ARTE Y FEMINISMO EN ESPAÑA

Publicado en EXITExpress, nº 12, Mayo 2005, pp. 8-13.

En España, a pesar de que la etiqueta “arte feminista” haya sido aceptada para referirse a una tendencia en la escena internacional del arte contemporáneo, la denominación no ha calado como herramienta útil para clarificar tal perspectiva en el ámbito nacional. Entre los motivos de esta anomalía, se cuentan la pacatería del mundo del arte español, condicionado por un marco social que parece seguir incapacitado para distinguir entre “machismo” y “feminismo”, al considerarlos polos simétricos de un mismo binomio. Así como la firme alianza entre institución y mercado, generalmente reactivos a aceptar el hecho artístico fuera de su autorreferencialidad. Nuestro galerismo raramente está dispuesto a admitir a las claras que, inevitablemente, está aceptando nuevos criterios de calidad. Y similar tibieza suelen ostentar las instituciones frente a las políticas de la representación de las que aquellos derivarían. En el caso del arte “feminista”, el término provoca tal tabú que, como resultado, venimos asistiendo desde hace demasiado tiempo, casi como si se tratara de un problema irresoluble, a una ristra de eufemismos: “arte femenino”, “arte de mujeres”, “arte de género”, como si fueran sinónimos, intercambiables. Confusión, en todo caso, significativa de la errancia de las políticas artísticas y de las insuficiencias teóricas de la crítica, que dan cuenta de otras tantas anomalías: como que, hasta la fecha, siempre se haya preferido atomizar esta tendencia, presentando artistas aisladas antes que producir exposición alguna que revise la tradición del arte feminista –ni internacional, ni nacional-, o que la historiografía made in spain continúe sin digerirla.

- **DATOS**:

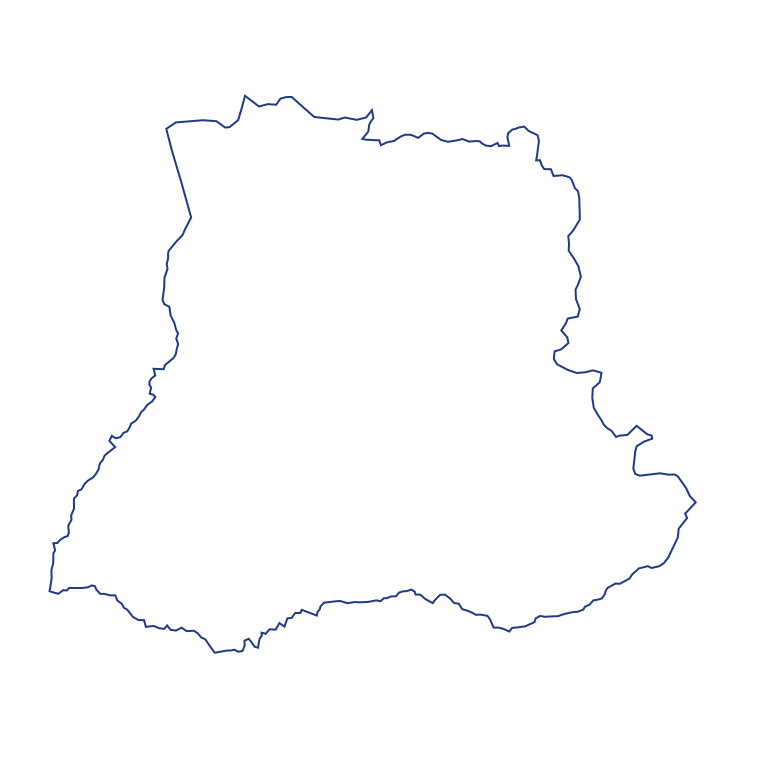 Sertânia, Pernambuco, Brazil, rotated 4°
{"feature_id": "56859067B10888923782063", "entity_name": "Sertânia", "entity_type": "district", "adm_level": 2, "iso_a3": "BRA", "parent_name": "Brazil", "parent_adm1": "Pernambuco", "projection": "mercator", "projection_center": [-37.338, -8.2], "detail": "fine", "context": "isolated", "style": "outline", "palette": "blue", "viewbox_px": 768, "rotation_deg": 4, "n_neighbors": 0, "source": "geoboundaries", "source_scale": "gbopen_adm2", "svg_char_len": 4527}
<svg xmlns="http://www.w3.org/2000/svg" viewBox="0 0 768 768"><g transform="rotate(4 384 384)"><path d="M352.9,111.7L347.5,119.4L338.3,122.4L326.3,120.9L319.9,123.4L295.8,122.5L284.4,113.8L280.0,110.4L271.9,104.1L266.5,104.6L260.8,106.5L257.0,112.9L248.6,112.9L239.9,115.9L225.3,106.2L222.5,120.2L220.1,131.0L212.0,138.5L207.8,139.3L198.4,133.5L184.8,133.5L158.1,137.6L149.0,144.7L156.8,167.8L167.4,195.9L180.0,231.3L175.0,242.9L172.6,249.5L167.1,256.1L159.9,266.2L159.5,269.4L159.9,273.4L158.9,279.6L160.0,284.2L157.6,293.3L158.0,303.4L157.2,315.8L159.3,319.7L164.5,322.0L166.4,330.6L170.6,337.7L172.8,344.3L175.0,347.9L173.6,353.1L175.8,358.5L174.8,363.9L174.1,369.4L171.9,373.0L164.2,380.4L163.2,384.6L153.1,384.9L155.2,391.4L151.5,394.8L150.0,397.8L149.9,401.0L151.9,403.7L151.0,410.0L154.5,410.7L156.8,413.0L153.7,417.8L149.5,421.1L146.0,426.7L143.7,428.9L142.0,433.0L138.8,438.1L134.6,441.1L133.6,444.3L131.3,449.0L127.6,450.9L124.6,455.5L119.9,456.8L116.1,454.7L114.0,459.9L120.2,465.6L112.9,472.3L110.3,474.9L108.8,479.3L106.2,482.9L105.0,489.6L102.8,493.9L100.3,497.4L95.1,501.3L92.0,505.0L89.6,510.2L86.2,512.0L85.6,516.4L82.7,519.9L82.9,523.9L83.5,529.9L81.1,536.8L81.7,541.4L78.9,547.3L80.0,554.5L79.0,557.8L75.8,559.1L71.9,562.0L69.2,565.4L65.3,565.9L67.5,572.9L66.0,575.8L66.5,586.0L65.2,592.8L66.0,600.6L65.2,610.7L64.8,614.1L73.6,616.0L78.5,612.0L82.0,612.1L84.1,609.4L96.8,608.6L102.8,607.4L106.6,605.3L109.7,605.8L111.5,609.4L115.6,613.1L119.9,612.9L125.9,614.0L130.6,613.5L133.2,618.7L137.6,621.4L140.3,625.5L143.5,626.9L149.7,633.8L155.5,636.6L161.1,636.3L163.4,642.9L171.1,641.4L176.6,643.3L181.8,643.6L184.5,640.0L188.2,644.1L193.5,644.5L199.2,641.2L204.3,644.3L211.6,643.4L215.5,645.6L219.5,649.7L223.3,651.0L226.2,654.5L228.2,657.1L233.9,663.9L245.7,660.9L250.0,660.5L253.3,659.5L257.6,661.3L261.5,660.1L263.3,654.6L262.7,649.8L266.8,647.6L269.5,650.5L273.2,655.1L276.8,655.8L277.2,650.2L277.7,646.8L279.6,643.7L279.2,640.6L283.4,641.4L286.9,636.7L293.1,636.6L296.3,629.8L301.6,632.9L304.0,624.5L308.2,623.8L311.3,618.7L316.6,618.2L317.7,615.0L333.1,619.7L333.7,615.8L335.6,613.5L336.1,610.4L339.5,606.3L350.7,604.2L355.4,603.5L363.1,605.2L370.3,603.5L375.3,603.5L383.2,602.5L391.5,600.4L395.7,600.9L398.7,597.8L402.3,597.3L405.4,595.5L410.8,594.9L413.6,591.0L417.7,589.4L420.8,589.1L425.5,587.2L429.0,588.9L430.2,591.8L434.7,591.6L440.4,595.7L443.4,597.1L447.9,599.2L449.8,596.0L454.8,590.3L459.7,589.9L465.3,593.7L469.0,597.5L473.9,598.0L477.7,603.1L483.8,604.5L488.3,606.2L491.9,607.9L495.8,607.3L500.3,607.7L503.5,608.2L506.0,611.1L510.4,619.4L515.1,619.0L520.0,619.9L526.3,622.2L528.9,618.3L534.8,617.4L542.0,615.8L546.9,613.1L550.7,611.1L551.7,607.2L555.9,604.5L560.7,605.0L568.6,604.0L573.7,603.5L579.3,601.1L587.2,598.6L593.4,597.6L598.6,595.1L599.9,592.3L604.3,589.8L608.0,585.2L611.7,584.4L616.3,582.8L618.8,578.6L619.6,575.0L621.3,571.8L628.9,566.9L633.1,566.9L638.2,563.7L642.5,560.9L644.8,556.8L651.1,550.2L659.9,547.3L663.8,548.9L671.4,546.5L675.6,543.2L679.6,537.5L687.8,516.5L688.1,507.7L695.7,496.6L693.5,492.3L703.2,480.3L696.8,474.3L692.5,466.6L683.5,455.6L680.3,454.0L673.9,454.6L665.7,453.8L645.6,457.6L641.0,456.3L638.6,451.1L639.4,433.5L640.3,428.6L647.3,423.4L655.4,419.8L654.5,416.7L650.3,415.9L638.9,408.1L630.4,417.8L622.6,419.1L619.2,420.6L616.8,417.8L614.3,414.9L609.5,412.3L605.9,409.1L604.1,405.9L599.9,400.3L594.9,393.1L592.7,383.1L592.6,373.8L599.0,367.3L599.7,363.1L600.1,357.6L591.4,355.8L584.2,358.2L575.7,359.6L566.6,357.2L555.3,352.3L551.7,347.2L551.9,339.6L558.3,337.1L565.1,330.3L563.6,324.7L557.1,318.2L561.1,311.0L562.8,305.8L572.5,303.3L574.1,295.6L569.6,286.0L568.5,276.4L570.7,271.1L572.9,263.2L571.0,257.1L569.8,253.1L564.5,245.2L558.9,238.0L558.8,231.2L557.5,223.6L562.3,217.2L567.9,206.2L566.7,193.9L565.8,184.8L564.1,178.2L560.8,175.3L557.3,167.8L555.1,165.1L552.1,164.2L547.2,163.3L538.7,164.7L535.5,158.1L528.8,158.4L526.1,154.9L524.0,149.9L520.2,150.3L520.8,144.4L521.3,135.2L521.6,130.5L519.8,125.1L510.7,121.5L506.0,117.5L500.5,118.7L497.7,120.2L494.3,121.2L490.4,125.0L489.9,129.1L492.3,137.7L485.4,137.9L482.1,138.6L480.4,135.6L474.2,139.3L468.8,139.0L465.2,137.3L462.5,135.2L459.3,135.2L452.1,136.2L444.9,134.1L441.7,135.4L431.0,137.9L424.0,136.6L414.7,130.8L410.6,130.5L406.3,131.4L400.9,136.1L395.9,134.3L392.7,133.5L387.7,133.9L384.0,135.6L377.0,140.8L369.9,142.8L364.3,146.0L362.2,141.2L358.0,141.4L348.3,141.5L345.3,141.0L350.7,133.3L351.2,126.3L352.4,123.4L354.9,119.5L352.9,111.7Z" fill="none" stroke="#1e3a8a" stroke-width="2"/></g></svg>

- **TAREA**: Prosigue el texto sobre arte y feminismo en España a partir de su última oración. Los datos no intervienen en esta actividad.

- **RESPUESTA**:
Hasta la década de los setenta del siglo XX, paradójicamente, dada la trágica historia política de nuestro país, no existen grandes disparidades en cualquier parámetro utilizable (exceptuando el exilio) para evaluar la situación de las mujeres y actitudes protofeministas en nuestro medio artístico respecto al internacional. La divergencia con el entorno europeo viene después, y puede considerarse como uno más entre los efectos de nuestra envidiable Transición, y paralelo al declive de la efervescencia del movimiento de las mujeres en el tardofranquismo, como ha señalado Concha Fagoaga. Las acciones y propuestas feministas de Eugènia Balcells, Eulàlia Grau, Fina Miralles y Angels Ribé quedaron en el limbo del olvido y, sin duda, sometidas a una clausura mayor que la sufrida por sus correligionarios conceptuales por la política artística y los elefantes blancos de la crítica durante la década de los ochenta, que se propusieron cortar lo que en arte desprendiera cierto olor a político. En esta época, cuando apenas existía prensa ni colecciones editoriales especializadas, el nivel teórico de los críticos fue tan casposo que hicieron jurar y perjurar a artistas como Carmen Calvo, Elena Blasco o la escultora Susana Solano –en 1988 junto a Jorge Oteiza en el Pabellón Español de la Bienal de Venecia- no sólo que en ellas no había mácula de feminismo sino que tampoco había rastro alguno de feminidad –léase biografía- en su obra. La artista triunfaba por ser ángel (genio) o, expresado con más claridad, viril. Esto, en medio del aliciente de una política artística, supuestamente arraigada en el feminismo de la igualdad que, con la intención de ayudar a las artistas implementaron exposiciones “de mujeres”, a cargo de comisarios tan peregrinos y faltos de criterio que, bajo el pretexto de la “discriminación positiva”, podían hacer tabla rasa de tendencias y trayectorias, ninguneando su historia (por ejemplo, “Mujeres en el arte español (1900-1984)”, Conde Duque, Madrid, 1984) y devaluando la visión de la actualidad artística para el público español y allende nuestras fronteras –recuérdese que ésta es la década prodigiosa de las exposiciones internacionales que mostrarían el milagro español, y posiblemente haya llegado la hora de añadir este elemento a la incomprensible falta de aceptación del spanish art..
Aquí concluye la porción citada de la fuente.